One major disadvantage of the experimental methods used for the evaluation of RBC biomechanical properties is that the stress imposed on the cells is far from the one actually experienced during in microcirculation. This fact may distort the results, which in turn may decrease the clinical relevance of the study. Although enormous progress has been made, our understanding of the role of RBCs deformability in such diseases is still far from complete.
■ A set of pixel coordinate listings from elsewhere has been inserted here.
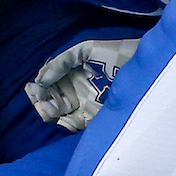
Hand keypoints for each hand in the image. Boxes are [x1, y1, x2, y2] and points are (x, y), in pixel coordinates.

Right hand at [25, 37, 140, 131]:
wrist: (141, 68)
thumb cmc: (114, 54)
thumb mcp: (84, 50)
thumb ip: (61, 62)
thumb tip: (40, 80)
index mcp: (69, 75)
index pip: (46, 85)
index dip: (37, 88)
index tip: (34, 89)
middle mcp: (74, 91)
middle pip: (49, 101)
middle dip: (41, 102)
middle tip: (39, 99)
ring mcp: (83, 105)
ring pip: (58, 114)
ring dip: (49, 113)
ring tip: (48, 108)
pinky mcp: (94, 118)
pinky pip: (74, 125)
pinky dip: (64, 124)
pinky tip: (60, 118)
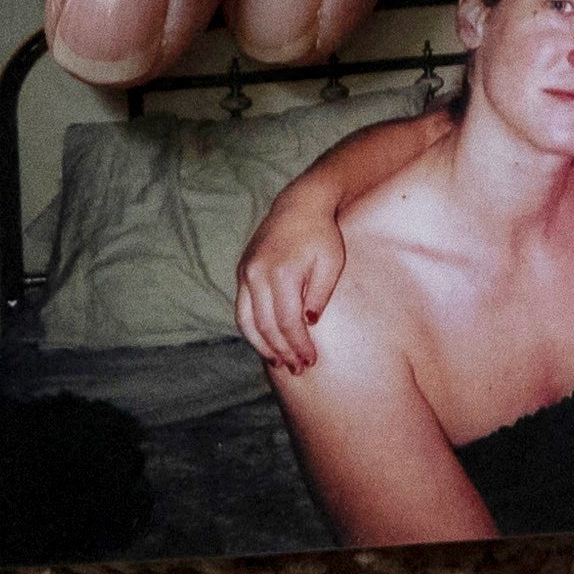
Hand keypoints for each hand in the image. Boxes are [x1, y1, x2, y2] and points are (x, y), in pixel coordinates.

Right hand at [235, 183, 355, 372]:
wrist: (299, 205)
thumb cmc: (321, 235)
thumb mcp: (331, 263)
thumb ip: (320, 295)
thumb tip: (308, 324)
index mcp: (282, 272)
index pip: (288, 321)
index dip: (299, 345)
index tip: (311, 361)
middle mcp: (257, 274)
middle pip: (266, 325)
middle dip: (282, 351)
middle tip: (298, 368)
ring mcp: (246, 272)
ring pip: (247, 320)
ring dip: (262, 345)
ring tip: (279, 362)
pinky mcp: (242, 271)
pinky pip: (242, 308)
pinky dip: (252, 329)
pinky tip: (266, 342)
Despite the number of complications generated from a decrease in RBC deformability such as impaired blood flow in vascular complications of the diseases, particularly at the microcirculation level, a quantitative knowledge of RBC membrane properties is needed.
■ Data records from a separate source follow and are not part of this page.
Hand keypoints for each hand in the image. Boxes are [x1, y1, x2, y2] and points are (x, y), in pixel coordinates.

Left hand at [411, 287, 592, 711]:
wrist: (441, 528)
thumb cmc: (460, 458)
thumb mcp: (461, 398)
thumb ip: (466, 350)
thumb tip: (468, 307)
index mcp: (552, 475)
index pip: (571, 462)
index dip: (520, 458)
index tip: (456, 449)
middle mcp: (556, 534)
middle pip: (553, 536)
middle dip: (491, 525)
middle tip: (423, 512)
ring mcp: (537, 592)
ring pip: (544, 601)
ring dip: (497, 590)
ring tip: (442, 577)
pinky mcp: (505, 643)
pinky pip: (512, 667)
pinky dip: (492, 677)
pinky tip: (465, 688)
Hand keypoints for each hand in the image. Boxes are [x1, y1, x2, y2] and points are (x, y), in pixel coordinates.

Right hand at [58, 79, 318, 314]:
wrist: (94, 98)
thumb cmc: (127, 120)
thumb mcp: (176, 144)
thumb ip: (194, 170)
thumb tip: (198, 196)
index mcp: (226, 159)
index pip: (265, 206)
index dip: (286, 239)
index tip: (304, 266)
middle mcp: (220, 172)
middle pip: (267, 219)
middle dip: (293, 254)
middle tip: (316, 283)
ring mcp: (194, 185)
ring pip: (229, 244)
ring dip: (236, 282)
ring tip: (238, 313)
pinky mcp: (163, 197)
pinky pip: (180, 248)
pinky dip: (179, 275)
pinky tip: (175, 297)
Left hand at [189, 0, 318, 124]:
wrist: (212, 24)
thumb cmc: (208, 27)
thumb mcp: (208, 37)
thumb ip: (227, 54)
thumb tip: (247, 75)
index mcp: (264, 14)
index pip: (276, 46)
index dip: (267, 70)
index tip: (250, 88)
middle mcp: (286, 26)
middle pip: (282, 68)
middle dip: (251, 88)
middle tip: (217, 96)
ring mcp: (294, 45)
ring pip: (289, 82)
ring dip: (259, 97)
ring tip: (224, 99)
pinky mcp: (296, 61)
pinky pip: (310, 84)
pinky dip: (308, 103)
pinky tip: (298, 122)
Therefore, it is necessary to develop state-of-the-art dynamic experimental models for elucidating the significance of RBC membrane alterations in pathological conditions and the role that such alterations play in the microvasculature flow dynamics by using well controlled and physiologically relevant mechanical environments. Since many traditional biochemical and biological assays such as flow cytometry,^198–201 DNA extraction,^202,203 and polymerase chain reaction,^203,204 have already been transferred onto integrated microfluidic devices to provide multi-parameter information to target cells, it is possible to develop a novel high-throughput system, based on microfluidics techniques, for the measurement of RBC membrane properties. Such a system should allow high-speed/high-magnification observations of the flow of RBCs in model systems that well represent the human microvasculature. Recent reports have focused on the healthy cell⁶⁵ and on a few pathologies, i.e., malaria^205–207 and sickle cell anaemia.^208,209 On the other hand, data are limited related to the biomechanical properties of RBCs in common pathologies such as hereditary and metabolic disorders that involve severe complications in blood circulation at the microvasculature level due to impaired RBCs deformability. Thus, additional experimental studies are needed to extensively examine the mechanical properties of RBCs in various diseases to establish the correlation between RBC mechanical properties and patients clinical status.